A Single-Phase-to-Ground Fault Detection Method Based on the Ratio Fluctuation Coefficient of the Zero-Sequence Current and Voltage Differential in a Distribution Network

Abstract

Because the traditional zero-sequence overcurrent protection method is not effective in detecting single-phase-to-ground faults (SPGF) in a low-resistance grounded system (LRGS), this paper analyzes the fault characteristics of a 10-kV LRGS in detail. From the perspective of the time domain, the relationship between zero-sequence current and zero-sequence voltage is deduced, and the characteristics corresponding to faulty lines and nonfaulty lines are analyzed. The analysis reveals that the ratio fluctuation coefficients of the zero-sequence current to the differential zero-sequence voltage corresponding to faulty lines and nonfaulty lines have notably different characteristics; consequently, a high-sensitivity SPGF detection method is proposed.

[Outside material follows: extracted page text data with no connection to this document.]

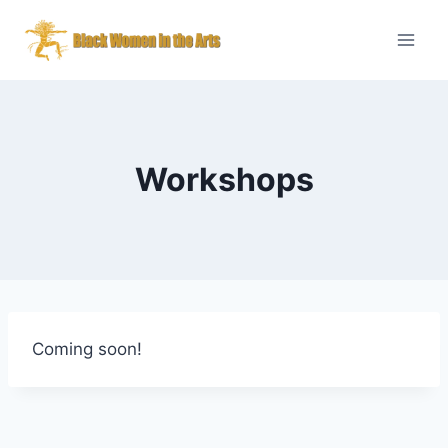
Skip
to
content
Workshops
Coming soon!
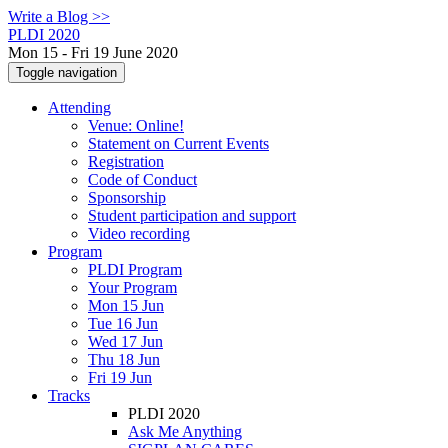
Write a Blog >>
PLDI 2020
Mon 15 - Fri 19 June 2020
Toggle navigation
Attending
Venue: Online!
Statement on Current Events
Registration
Code of Conduct
Sponsorship
Student participation and support
Video recording
Program
PLDI Program
Your Program
Mon 15 Jun
Tue 16 Jun
Wed 17 Jun
Thu 18 Jun
Fri 19 Jun
Tracks
PLDI 2020
Ask Me Anything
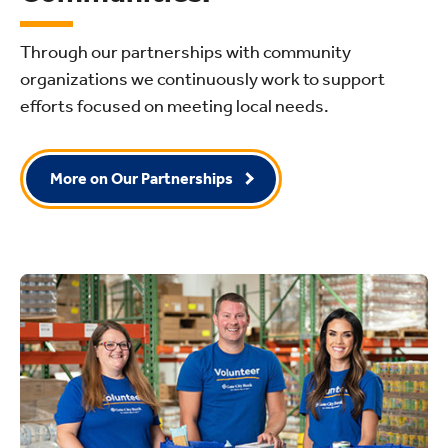
Through our partnerships with community
organizations we continuously work to support
efforts focused on meeting local needs.
More on Our Partnerships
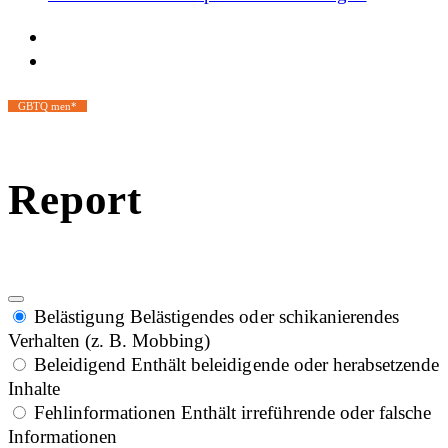
GBTQ men*
Report
Belästigung
Belästigendes oder schikanierendes
Verhalten (z. B. Mobbing)
Beleidigend
Enthält beleidigende oder herabsetzende
Inhalte
Fehlinformationen
Enthält irreführende oder falsche
Informationen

This method considers the existence of unbalanced loads and asymmetric parameters in the distribution network, can effectively identify high-impedance faults as high as 5000 Omega and nonlinear arc grounding faults, and can resist noise interference with a signal-to-noise ratio of 20 dB. Finally, many simulations and comparisons based on PSCAD/EMTDC verify that the proposed detection method has better applicability than the existing methods in detecting high-impedance SPGFs.